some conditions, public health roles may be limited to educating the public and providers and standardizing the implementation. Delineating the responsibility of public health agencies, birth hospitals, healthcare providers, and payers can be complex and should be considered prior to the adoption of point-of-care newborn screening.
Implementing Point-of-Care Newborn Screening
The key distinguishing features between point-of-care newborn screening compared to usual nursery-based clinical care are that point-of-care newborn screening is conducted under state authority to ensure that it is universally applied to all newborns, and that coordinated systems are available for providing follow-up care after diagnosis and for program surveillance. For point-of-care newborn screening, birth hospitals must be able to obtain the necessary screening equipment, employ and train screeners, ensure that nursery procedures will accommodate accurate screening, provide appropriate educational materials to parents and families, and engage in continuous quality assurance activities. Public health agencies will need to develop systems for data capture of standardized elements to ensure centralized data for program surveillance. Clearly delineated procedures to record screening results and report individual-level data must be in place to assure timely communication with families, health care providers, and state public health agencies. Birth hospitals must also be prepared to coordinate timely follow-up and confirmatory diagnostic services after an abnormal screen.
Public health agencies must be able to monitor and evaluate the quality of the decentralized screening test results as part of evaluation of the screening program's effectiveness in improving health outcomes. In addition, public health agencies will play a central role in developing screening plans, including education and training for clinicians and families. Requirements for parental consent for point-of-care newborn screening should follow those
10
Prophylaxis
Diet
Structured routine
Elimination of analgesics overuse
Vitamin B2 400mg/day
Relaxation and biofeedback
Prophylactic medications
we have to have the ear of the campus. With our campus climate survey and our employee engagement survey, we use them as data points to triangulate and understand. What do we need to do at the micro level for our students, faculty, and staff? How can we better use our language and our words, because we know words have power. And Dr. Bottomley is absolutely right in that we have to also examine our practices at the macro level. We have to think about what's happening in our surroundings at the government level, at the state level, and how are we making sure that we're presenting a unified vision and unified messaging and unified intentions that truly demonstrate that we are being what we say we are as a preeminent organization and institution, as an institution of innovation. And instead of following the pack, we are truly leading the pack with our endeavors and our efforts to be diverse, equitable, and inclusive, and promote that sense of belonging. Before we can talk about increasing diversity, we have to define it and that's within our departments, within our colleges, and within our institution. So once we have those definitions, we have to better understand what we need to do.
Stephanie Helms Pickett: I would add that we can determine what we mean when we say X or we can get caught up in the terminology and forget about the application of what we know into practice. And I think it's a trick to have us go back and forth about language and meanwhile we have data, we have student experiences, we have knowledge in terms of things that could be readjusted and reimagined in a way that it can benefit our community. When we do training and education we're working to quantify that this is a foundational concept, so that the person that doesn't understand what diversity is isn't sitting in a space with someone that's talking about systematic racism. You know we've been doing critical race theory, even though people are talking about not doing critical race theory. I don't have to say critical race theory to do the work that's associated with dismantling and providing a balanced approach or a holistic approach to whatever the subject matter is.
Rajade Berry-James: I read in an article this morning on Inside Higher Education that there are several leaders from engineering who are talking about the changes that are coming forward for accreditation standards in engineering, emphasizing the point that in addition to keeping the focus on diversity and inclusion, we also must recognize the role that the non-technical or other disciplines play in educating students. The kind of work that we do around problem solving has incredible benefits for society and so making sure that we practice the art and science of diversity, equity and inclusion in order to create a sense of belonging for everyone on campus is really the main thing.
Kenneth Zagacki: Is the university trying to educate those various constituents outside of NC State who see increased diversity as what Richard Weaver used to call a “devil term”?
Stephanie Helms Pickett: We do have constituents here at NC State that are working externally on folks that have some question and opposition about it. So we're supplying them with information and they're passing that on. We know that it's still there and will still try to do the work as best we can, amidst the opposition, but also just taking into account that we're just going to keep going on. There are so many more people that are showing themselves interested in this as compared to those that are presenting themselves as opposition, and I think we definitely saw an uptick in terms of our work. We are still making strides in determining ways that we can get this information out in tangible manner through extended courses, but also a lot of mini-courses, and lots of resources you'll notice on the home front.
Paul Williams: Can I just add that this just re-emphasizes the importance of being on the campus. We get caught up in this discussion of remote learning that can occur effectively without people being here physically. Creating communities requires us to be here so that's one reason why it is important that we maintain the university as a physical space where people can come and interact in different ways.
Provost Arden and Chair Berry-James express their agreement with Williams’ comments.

-------

- [Task statement]
Copy each record from above exactly, and include every line.

- [Solution for this problem]
some conditions, public health roles may be limited to educating the public and providers and standardizing the implementation. Delineating the responsibility of public health agencies, birth hospitals, healthcare providers, and payers can be complex and should be considered prior to the adoption of point-of-care newborn screening.
Implementing Point-of-Care Newborn Screening
The key distinguishing features between point-of-care newborn screening compared to usual nursery-based clinical care are that point-of-care newborn screening is conducted under state authority to ensure that it is universally applied to all newborns, and that coordinated systems are available for providing follow-up care after diagnosis and for program surveillance. For point-of-care newborn screening, birth hospitals must be able to obtain the necessary screening equipment, employ and train screeners, ensure that nursery procedures will accommodate accurate screening, provide appropriate educational materials to parents and families, and engage in continuous quality assurance activities. Public health agencies will need to develop systems for data capture of standardized elements to ensure centralized data for program surveillance. Clearly delineated procedures to record screening results and report individual-level data must be in place to assure timely communication with families, health care providers, and state public health agencies. Birth hospitals must also be prepared to coordinate timely follow-up and confirmatory diagnostic services after an abnormal screen.
Public health agencies must be able to monitor and evaluate the quality of the decentralized screening test results as part of evaluation of the screening program's effectiveness in improving health outcomes. In addition, public health agencies will play a central role in developing screening plans, including education and training for clinicians and families. Requirements for parental consent for point-of-care newborn screening should follow those
10
Prophylaxis
Diet
Structured routine
Elimination of analgesics overuse
Vitamin B2 400mg/day
Relaxation and biofeedback
Prophylactic medications
we have to have the ear of the campus. With our campus climate survey and our employee engagement survey, we use them as data points to triangulate and understand. What do we need to do at the micro level for our students, faculty, and staff? How can we better use our language and our words, because we know words have power. And Dr. Bottomley is absolutely right in that we have to also examine our practices at the macro level. We have to think about what's happening in our surroundings at the government level, at the state level, and how are we making sure that we're presenting a unified vision and unified messaging and unified intentions that truly demonstrate that we are being what we say we are as a preeminent organization and institution, as an institution of innovation. And instead of following the pack, we are truly leading the pack with our endeavors and our efforts to be diverse, equitable, and inclusive, and promote that sense of belonging. Before we can talk about increasing diversity, we have to define it and that's within our departments, within our colleges, and within our institution. So once we have those definitions, we have to better understand what we need to do.
Stephanie Helms Pickett: I would add that we can determine what we mean when we say X or we can get caught up in the terminology and forget about the application of what we know into practice. And I think it's a trick to have us go back and forth about language and meanwhile we have data, we have student experiences, we have knowledge in terms of things that could be readjusted and reimagined in a way that it can benefit our community. When we do training and education we're working to quantify that this is a foundational concept, so that the person that doesn't understand what diversity is isn't sitting in a space with someone that's talking about systematic racism. You know we've been doing critical race theory, even though people are talking about not doing critical race theory. I don't have to say critical race theory to do the work that's associated with dismantling and providing a balanced approach or a holistic approach to whatever the subject matter is.
Rajade Berry-James: I read in an article this morning on Inside Higher Education that there are several leaders from engineering who are talking about the changes that are coming forward for accreditation standards in engineering, emphasizing the point that in addition to keeping the focus on diversity and inclusion, we also must recognize the role that the non-technical or other disciplines play in educating students. The kind of work that we do around problem solving has incredible benefits for society and so making sure that we practice the art and science of diversity, equity and inclusion in order to create a sense of belonging for everyone on campus is really the main thing.
Kenneth Zagacki: Is the university trying to educate those various constituents outside of NC State who see increased diversity as what Richard Weaver used to call a “devil term”?
Stephanie Helms Pickett: We do have constituents here at NC State that are working externally on folks that have some question and opposition about it. So we're supplying them with information and they're passing that on. We know that it's still there and will still try to do the work as best we can, amidst the opposition, but also just taking into account that we're just going to keep going on. There are so many more people that are showing themselves interested in this as compared to those that are presenting themselves as opposition, and I think we definitely saw an uptick in terms of our work. We are still making strides in determining ways that we can get this information out in tangible manner through extended courses, but also a lot of mini-courses, and lots of resources you'll notice on the home front.
Paul Williams: Can I just add that this just re-emphasizes the importance of being on the campus. We get caught up in this discussion of remote learning that can occur effectively without people being here physically. Creating communities requires us to be here so that's one reason why it is important that we maintain the university as a physical space where people can come and interact in different ways.
Provost Arden and Chair Berry-James express their agreement with Williams’ comments.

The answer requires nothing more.